A treatment for phobia

Oft used by behavioral therapists - during the course of therapy, the sufferer is directly confronted with the object of their loathing or fear. This may be carried out over a period of time, introducing first the idea of confrontation, building up to actually facing the feared circumstance or object.

It is sometimes known as flooding,and can also be used in habit-breaking. The underlying principle is that the sufferer is flooded with experiences of a particular kind to the extent that the client either builds an aversion or becomes inured to them.

The first outcome is sought to break habits, for example, giving up smoking. I used this, chain-smoking pack after pack until I felt sick. It was easier to avoid outting a fag in my mouth and lighting up after this experience.

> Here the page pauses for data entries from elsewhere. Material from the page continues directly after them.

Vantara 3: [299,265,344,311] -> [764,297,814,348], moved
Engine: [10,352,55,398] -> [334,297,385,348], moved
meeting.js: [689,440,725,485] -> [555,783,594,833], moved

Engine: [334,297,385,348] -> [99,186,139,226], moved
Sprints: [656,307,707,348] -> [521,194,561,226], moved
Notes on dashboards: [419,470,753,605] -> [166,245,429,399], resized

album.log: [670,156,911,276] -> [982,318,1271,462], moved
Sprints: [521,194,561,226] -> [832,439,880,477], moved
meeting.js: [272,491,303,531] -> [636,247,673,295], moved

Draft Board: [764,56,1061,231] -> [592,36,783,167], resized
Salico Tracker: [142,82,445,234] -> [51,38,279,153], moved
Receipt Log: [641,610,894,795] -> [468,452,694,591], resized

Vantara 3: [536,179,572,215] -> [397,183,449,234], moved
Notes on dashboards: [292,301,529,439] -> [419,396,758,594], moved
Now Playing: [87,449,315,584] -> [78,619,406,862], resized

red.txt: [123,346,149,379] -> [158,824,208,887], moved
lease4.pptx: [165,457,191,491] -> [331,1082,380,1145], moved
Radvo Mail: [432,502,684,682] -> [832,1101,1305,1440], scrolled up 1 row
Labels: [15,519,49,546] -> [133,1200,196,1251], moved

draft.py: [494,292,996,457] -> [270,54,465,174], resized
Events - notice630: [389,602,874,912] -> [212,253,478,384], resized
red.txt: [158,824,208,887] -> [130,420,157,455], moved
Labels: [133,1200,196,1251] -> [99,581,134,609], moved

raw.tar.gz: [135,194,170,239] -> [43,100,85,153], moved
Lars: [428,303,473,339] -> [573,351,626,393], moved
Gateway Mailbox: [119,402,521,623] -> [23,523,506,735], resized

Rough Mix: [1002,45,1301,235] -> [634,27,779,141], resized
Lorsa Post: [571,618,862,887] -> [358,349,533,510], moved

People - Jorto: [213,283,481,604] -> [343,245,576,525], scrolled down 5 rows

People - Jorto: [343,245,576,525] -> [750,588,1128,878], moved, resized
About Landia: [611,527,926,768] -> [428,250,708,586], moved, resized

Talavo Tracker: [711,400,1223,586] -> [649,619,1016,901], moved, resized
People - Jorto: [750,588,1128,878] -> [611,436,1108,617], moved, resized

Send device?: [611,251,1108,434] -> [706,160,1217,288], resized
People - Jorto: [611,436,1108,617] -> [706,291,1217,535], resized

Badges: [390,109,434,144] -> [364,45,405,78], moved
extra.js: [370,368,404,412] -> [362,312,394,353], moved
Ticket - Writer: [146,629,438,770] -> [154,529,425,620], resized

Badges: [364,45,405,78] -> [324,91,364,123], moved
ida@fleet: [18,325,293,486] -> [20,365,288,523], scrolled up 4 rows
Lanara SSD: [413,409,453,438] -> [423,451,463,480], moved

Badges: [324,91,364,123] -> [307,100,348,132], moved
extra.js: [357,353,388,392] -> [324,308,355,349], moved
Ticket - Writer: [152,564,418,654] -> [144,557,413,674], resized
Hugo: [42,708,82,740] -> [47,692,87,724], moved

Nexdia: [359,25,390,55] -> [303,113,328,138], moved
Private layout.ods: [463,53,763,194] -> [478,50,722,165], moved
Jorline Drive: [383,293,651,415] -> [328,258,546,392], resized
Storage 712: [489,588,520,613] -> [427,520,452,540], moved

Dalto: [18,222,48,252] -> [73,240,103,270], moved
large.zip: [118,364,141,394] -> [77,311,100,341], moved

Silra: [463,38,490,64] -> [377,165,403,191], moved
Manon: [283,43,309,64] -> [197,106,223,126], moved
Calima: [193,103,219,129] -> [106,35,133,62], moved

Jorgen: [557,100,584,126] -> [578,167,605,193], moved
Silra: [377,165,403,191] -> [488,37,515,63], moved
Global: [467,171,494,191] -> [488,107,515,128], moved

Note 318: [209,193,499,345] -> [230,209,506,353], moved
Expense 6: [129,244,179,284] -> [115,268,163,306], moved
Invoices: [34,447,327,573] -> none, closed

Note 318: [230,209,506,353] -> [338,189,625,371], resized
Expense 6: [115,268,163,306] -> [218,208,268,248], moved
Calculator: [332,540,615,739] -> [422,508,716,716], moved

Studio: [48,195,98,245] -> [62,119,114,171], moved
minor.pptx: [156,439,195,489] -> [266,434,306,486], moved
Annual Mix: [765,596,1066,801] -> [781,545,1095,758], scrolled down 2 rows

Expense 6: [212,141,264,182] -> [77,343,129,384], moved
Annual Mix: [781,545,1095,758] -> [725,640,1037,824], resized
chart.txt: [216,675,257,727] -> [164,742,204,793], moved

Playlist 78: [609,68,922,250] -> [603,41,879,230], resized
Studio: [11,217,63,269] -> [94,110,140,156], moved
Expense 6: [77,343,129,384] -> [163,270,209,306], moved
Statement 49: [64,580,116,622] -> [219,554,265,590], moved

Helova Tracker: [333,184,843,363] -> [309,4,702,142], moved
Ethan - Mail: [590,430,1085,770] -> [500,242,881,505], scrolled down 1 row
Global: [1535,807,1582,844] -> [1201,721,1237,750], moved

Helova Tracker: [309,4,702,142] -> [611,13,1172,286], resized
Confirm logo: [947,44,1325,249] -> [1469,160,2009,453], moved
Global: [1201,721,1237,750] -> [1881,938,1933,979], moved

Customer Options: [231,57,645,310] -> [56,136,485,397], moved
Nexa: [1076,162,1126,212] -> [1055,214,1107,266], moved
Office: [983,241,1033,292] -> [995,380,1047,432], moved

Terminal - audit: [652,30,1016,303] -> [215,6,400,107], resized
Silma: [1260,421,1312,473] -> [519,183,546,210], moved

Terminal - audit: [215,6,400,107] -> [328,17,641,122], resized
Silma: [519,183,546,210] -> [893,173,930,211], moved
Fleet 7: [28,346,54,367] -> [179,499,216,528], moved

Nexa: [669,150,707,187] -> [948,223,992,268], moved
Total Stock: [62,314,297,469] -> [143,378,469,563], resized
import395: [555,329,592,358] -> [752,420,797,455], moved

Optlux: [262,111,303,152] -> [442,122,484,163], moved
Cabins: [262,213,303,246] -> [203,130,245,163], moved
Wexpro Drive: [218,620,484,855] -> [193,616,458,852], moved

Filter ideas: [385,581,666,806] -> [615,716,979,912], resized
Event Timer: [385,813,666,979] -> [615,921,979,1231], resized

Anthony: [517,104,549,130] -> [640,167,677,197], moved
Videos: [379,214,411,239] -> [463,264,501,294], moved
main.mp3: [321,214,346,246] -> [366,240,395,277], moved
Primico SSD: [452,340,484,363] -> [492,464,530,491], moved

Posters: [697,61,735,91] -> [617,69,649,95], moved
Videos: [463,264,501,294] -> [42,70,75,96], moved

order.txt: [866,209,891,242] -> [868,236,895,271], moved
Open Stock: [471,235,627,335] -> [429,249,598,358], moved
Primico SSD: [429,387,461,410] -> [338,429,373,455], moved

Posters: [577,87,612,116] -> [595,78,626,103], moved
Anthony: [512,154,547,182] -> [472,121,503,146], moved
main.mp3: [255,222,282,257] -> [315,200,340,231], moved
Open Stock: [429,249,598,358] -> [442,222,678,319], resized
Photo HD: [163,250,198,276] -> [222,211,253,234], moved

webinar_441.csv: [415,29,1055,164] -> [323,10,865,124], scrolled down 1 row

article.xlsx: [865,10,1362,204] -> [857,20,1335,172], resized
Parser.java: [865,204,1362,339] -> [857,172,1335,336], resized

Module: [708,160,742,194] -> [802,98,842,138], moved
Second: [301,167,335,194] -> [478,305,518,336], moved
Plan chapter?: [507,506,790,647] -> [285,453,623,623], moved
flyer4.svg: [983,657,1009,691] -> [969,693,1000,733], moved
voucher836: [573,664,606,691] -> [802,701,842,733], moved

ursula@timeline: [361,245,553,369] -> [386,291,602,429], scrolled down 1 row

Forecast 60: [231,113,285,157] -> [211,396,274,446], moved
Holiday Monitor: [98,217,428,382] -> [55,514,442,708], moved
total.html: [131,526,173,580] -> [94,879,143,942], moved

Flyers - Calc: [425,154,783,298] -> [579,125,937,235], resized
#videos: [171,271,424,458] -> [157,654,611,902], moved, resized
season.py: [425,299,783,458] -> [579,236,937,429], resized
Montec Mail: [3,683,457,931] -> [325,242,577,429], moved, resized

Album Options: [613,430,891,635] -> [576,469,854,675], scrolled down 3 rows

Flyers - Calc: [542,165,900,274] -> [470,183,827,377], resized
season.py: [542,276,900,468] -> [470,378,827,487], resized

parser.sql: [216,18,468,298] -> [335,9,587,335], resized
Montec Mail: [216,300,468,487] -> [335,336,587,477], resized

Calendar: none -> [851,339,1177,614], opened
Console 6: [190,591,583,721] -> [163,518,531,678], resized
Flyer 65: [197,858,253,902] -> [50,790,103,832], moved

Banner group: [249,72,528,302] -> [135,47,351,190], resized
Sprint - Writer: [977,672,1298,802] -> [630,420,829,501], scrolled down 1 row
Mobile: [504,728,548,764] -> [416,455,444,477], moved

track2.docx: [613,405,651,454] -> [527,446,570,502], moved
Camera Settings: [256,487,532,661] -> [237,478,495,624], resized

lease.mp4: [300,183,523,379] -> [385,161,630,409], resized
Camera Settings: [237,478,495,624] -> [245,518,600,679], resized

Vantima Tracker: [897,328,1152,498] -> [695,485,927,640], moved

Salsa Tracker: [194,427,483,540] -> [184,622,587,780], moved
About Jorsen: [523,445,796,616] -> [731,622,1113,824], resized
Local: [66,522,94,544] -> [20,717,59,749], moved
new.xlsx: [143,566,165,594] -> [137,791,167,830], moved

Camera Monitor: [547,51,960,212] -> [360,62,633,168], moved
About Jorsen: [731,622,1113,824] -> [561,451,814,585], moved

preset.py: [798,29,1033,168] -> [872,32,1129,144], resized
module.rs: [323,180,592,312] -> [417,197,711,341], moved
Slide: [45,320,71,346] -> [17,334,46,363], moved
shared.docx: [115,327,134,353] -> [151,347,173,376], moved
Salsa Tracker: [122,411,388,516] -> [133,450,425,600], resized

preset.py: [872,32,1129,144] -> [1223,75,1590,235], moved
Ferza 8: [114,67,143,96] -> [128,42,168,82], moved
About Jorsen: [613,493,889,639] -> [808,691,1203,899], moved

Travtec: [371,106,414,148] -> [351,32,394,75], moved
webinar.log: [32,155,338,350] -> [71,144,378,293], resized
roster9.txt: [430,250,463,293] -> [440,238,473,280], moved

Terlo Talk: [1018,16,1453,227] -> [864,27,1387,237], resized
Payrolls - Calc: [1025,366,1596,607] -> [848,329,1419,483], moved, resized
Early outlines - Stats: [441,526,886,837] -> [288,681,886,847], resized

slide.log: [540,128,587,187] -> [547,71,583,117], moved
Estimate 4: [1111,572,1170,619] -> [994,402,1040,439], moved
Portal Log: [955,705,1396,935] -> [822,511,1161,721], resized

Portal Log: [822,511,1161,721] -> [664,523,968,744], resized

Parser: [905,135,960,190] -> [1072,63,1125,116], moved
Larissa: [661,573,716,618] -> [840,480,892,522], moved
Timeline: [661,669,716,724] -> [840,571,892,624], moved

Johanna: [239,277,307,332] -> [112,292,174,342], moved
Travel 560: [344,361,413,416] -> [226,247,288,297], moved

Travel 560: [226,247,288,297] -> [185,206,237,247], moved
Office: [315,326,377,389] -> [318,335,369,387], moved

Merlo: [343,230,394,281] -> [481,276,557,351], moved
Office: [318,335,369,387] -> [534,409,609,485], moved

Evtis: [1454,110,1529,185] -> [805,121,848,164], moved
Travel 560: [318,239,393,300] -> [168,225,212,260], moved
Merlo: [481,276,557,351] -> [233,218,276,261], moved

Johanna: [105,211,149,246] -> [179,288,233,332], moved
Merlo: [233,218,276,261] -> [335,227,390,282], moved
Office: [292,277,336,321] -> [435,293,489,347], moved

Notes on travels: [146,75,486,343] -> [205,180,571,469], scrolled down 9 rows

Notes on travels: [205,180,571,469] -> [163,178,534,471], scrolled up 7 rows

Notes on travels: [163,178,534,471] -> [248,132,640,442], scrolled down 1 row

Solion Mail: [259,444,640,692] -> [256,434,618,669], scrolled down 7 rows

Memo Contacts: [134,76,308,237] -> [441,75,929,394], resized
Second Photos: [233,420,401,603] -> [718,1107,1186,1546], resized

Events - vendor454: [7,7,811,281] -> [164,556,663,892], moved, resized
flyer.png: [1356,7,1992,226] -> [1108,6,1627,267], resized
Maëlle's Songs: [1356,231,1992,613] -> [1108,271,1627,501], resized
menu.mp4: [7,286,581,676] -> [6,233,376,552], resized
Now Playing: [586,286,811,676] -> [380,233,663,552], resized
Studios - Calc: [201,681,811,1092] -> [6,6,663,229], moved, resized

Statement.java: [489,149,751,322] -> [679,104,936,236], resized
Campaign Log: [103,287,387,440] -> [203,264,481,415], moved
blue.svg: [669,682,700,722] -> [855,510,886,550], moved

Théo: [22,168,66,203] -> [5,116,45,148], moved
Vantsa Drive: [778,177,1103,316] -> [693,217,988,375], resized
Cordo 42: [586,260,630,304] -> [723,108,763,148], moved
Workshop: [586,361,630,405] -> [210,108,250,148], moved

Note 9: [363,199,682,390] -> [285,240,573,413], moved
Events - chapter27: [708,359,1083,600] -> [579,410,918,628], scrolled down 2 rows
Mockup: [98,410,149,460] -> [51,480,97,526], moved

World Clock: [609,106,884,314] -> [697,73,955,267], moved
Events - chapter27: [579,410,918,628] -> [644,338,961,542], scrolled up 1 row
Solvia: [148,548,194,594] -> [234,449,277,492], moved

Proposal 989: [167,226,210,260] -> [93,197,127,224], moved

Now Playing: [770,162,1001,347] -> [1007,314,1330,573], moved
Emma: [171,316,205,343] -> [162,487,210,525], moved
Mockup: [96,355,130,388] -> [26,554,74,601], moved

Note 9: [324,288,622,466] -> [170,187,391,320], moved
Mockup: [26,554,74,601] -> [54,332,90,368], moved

The second outcome is sought to overcome fears and phobias - a friend of mine successfully overcame her morbid arachnophobia after this type of treatment.

How it Works

The idea behind it is that the effort involved in continuing the emotional response is too great, and eventually, the client "gives up" the fear, simply because it costs too much to carry on. Oe example from 1960 involved a young woman who was terrified of riding in cars. The therapy consisted of bundling her into a car and driving her around for 4 hours. According to the researcher, "her fear attained heights of hysteria but she gradually subsided and relaxed and, by the end of the trip, her fear of cars had gone".

The methods used vary from one practitioner to another. Some begin with photographs of the feared object, with intense discussion and visualisation techniques, or hypnotherapy. This moves on to active confrontation with the object of fear, and finally the resolution of the phobia.

Many feel that whilst it can have tremendous benefits for some types of phobia (snake phobia is said to be difficult to treat, for example), it is "poor at producing long-term desensitisation to stimuli that elicit fear or panic", in other words, the effects are likely to decline over a long period of time.

Warning: this type of therapy is potentially dangerous, and should only be undertaken after careful consultation with a qualified practitioner, and under their direction.